[KS] Egypt and Gwangju 1980

J.Scott Burgeson jsburgeson at yahoo.com
Thu Feb 17 20:55:30 EST 2011


--- On Wed, 2/16/11, Frank Hoffmann <hoffmann at koreaweb.ws> wrote:

> The term "mob" has a specifically negative and outdated taste 
> to it ... being a term for mafia as well as being mafia slang
> itself on the one hand, and in its older British usage, I
> think, reflects a rather elitist view, but was then also
> picked up by late 19th and early 20th century communists to
> refer to masses in a negative way, masses that are being
> manipulated, dehumanized -- non-legitimized masses so to
> say.
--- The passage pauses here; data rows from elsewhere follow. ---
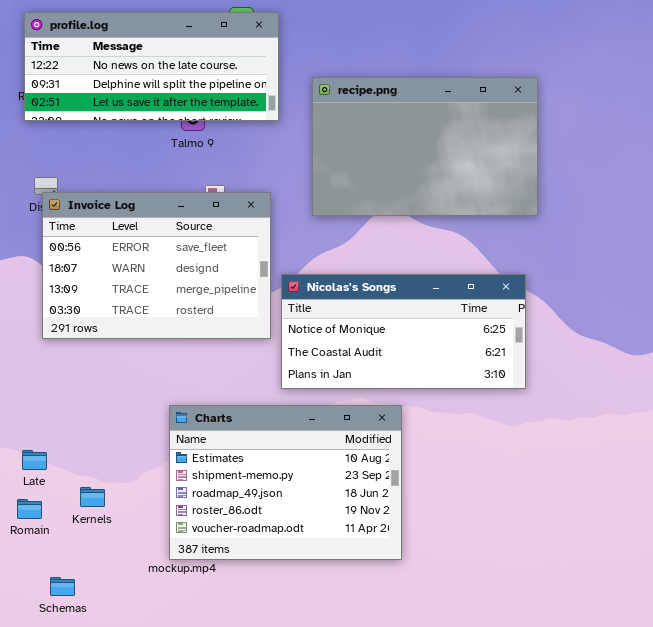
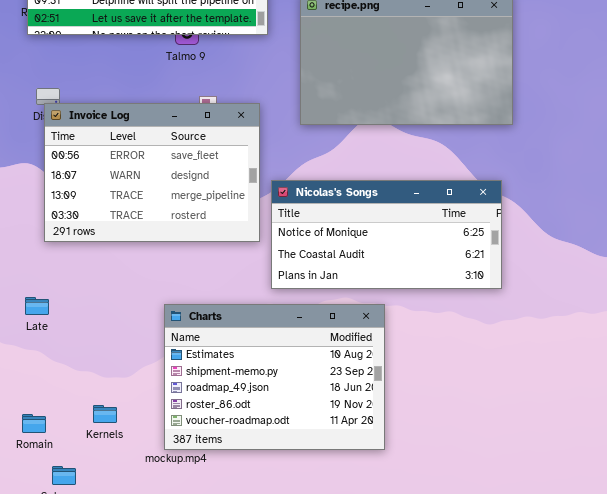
Late: [22,450,47,470] -> [25,297,49,315], moved
Kernels: [80,487,105,507] -> [93,405,117,423], moved
Romain: [17,499,42,519] -> [22,414,46,433], moved

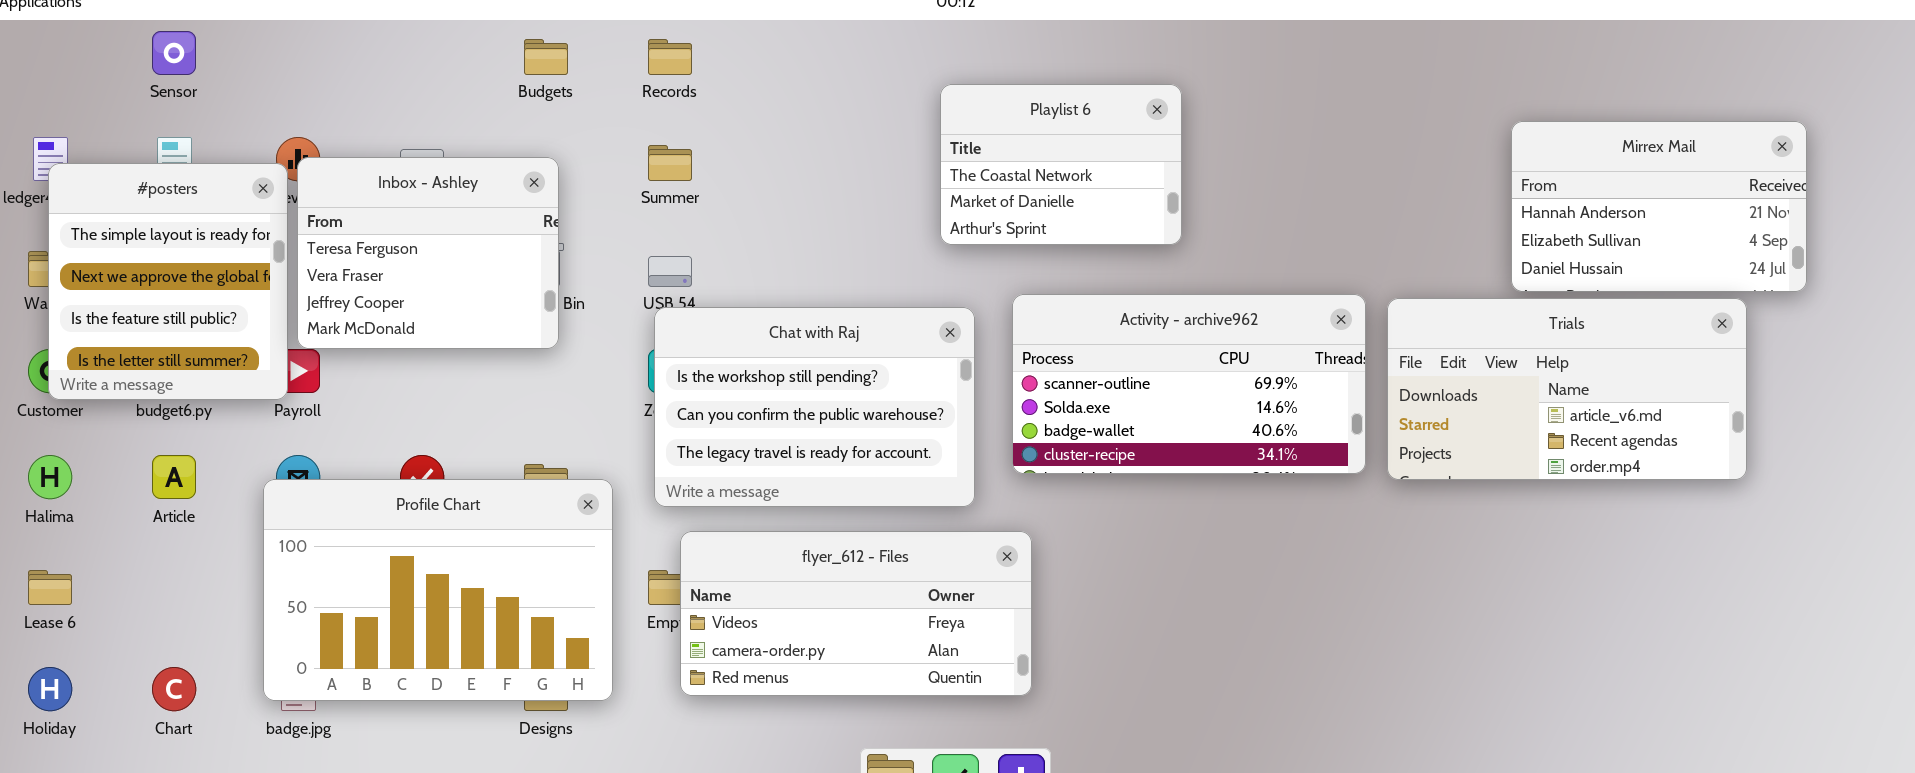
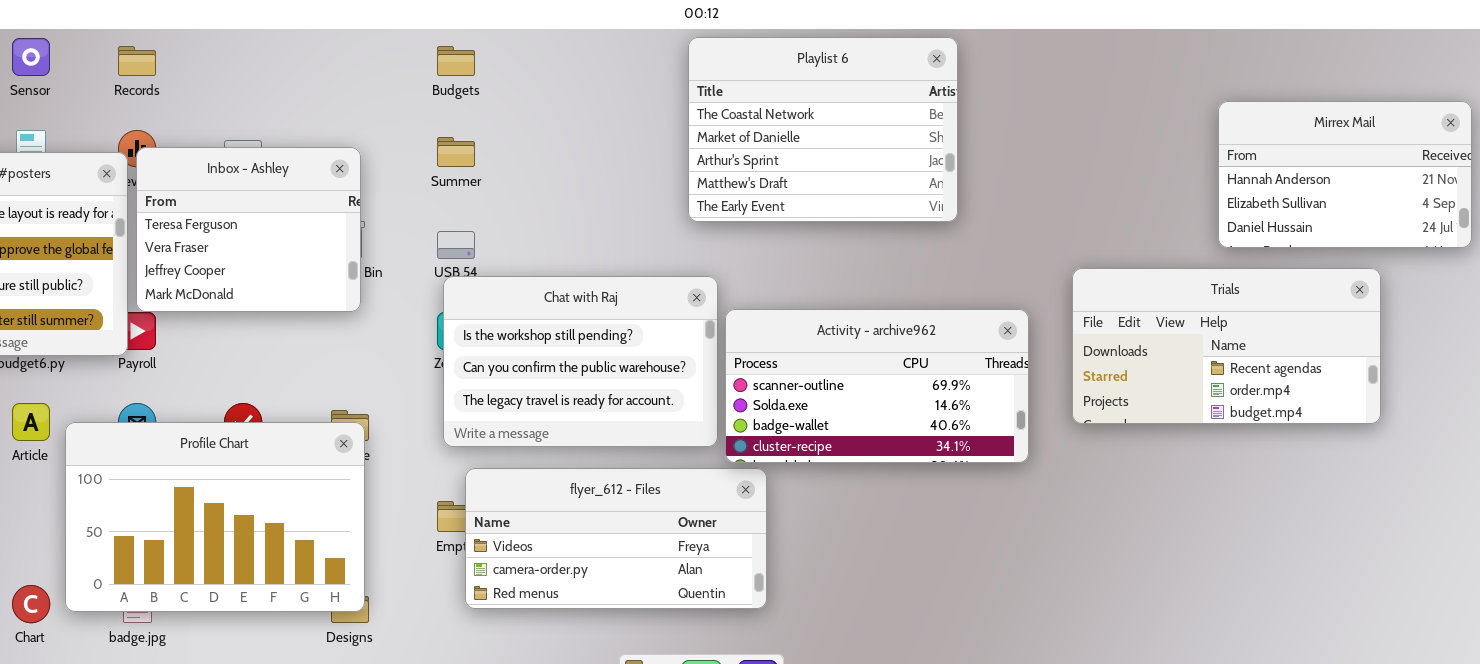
Budgets: [524,39,568,75] -> [437,46,475,76], moved
Records: [648,39,692,75] -> [118,46,156,76], moved
Playlist 6: [940,84,1182,245] -> [688,37,958,222], resized
Mirrex Mail: [1511,121,1807,292] -> [1218,101,1472,248], moved
Activity - archive962: [1012,294,1366,474] -> [725,309,1029,463], moved
Trials: [1387,298,1747,480] -> [1072,268,1381,424], scrolled down 1 row
Profile Chart: [263,479,613,701] -> [65,422,365,612], moved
That is at least my understanding. You used it in that
> same way, as I read it, and it was irritating to see that in
> your report dealing with Korean protests against U.S.
> imports etc.

I can't speak to earlier protest movements in South Korea, but certainly there were moments during the Mad Cow Protests of 2008 in Seoul when the supposedly peaceful "vigils" degenerated into outright mob-like behavior. Whether the widespread, unprovoked violence displayed by many protesters on many nights was calculated (to provoke reactions from the riot police, and thereby generate propaganda imagery in support of the movement) or "spontaneous" is moot, since to outside observers, the impression was the same, and in line with the following dictionary definition:

mob |mäb|
noun
a large crowd of people, esp. one that is disorderly and intent on causing trouble or violence : a mob of protesters.
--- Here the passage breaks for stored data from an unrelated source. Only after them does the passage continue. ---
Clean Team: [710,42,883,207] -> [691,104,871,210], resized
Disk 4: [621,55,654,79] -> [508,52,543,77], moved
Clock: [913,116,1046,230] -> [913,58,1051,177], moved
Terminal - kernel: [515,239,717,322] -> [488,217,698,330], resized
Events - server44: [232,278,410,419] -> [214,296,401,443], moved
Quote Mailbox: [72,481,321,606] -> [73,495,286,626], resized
The pattern of reckless violence and provocation continued well into 2009, such as when protesters "celebrating" the one-year anniversary of the Mad Cow Protests stormed the Hi! Seoul Festival performance stage at Seoul Plaza, forcing its cancellation, and continuing to run amok in Myong-dong on many other nights. I was there on most nights and witnessed all of this first-hand myself, and on one occasion when attempting to photograph some of the more egregious transgressions of the protesters, was physically assaulted by no less than half a dozen different protesters at once.

Surely it is the task of historians to view and write history with eyes wide open, rather than willfully whitewashing it (whether with fancy verbiage and semantics or otherwise), given that the evidence is easily accessible to anyone looking for it?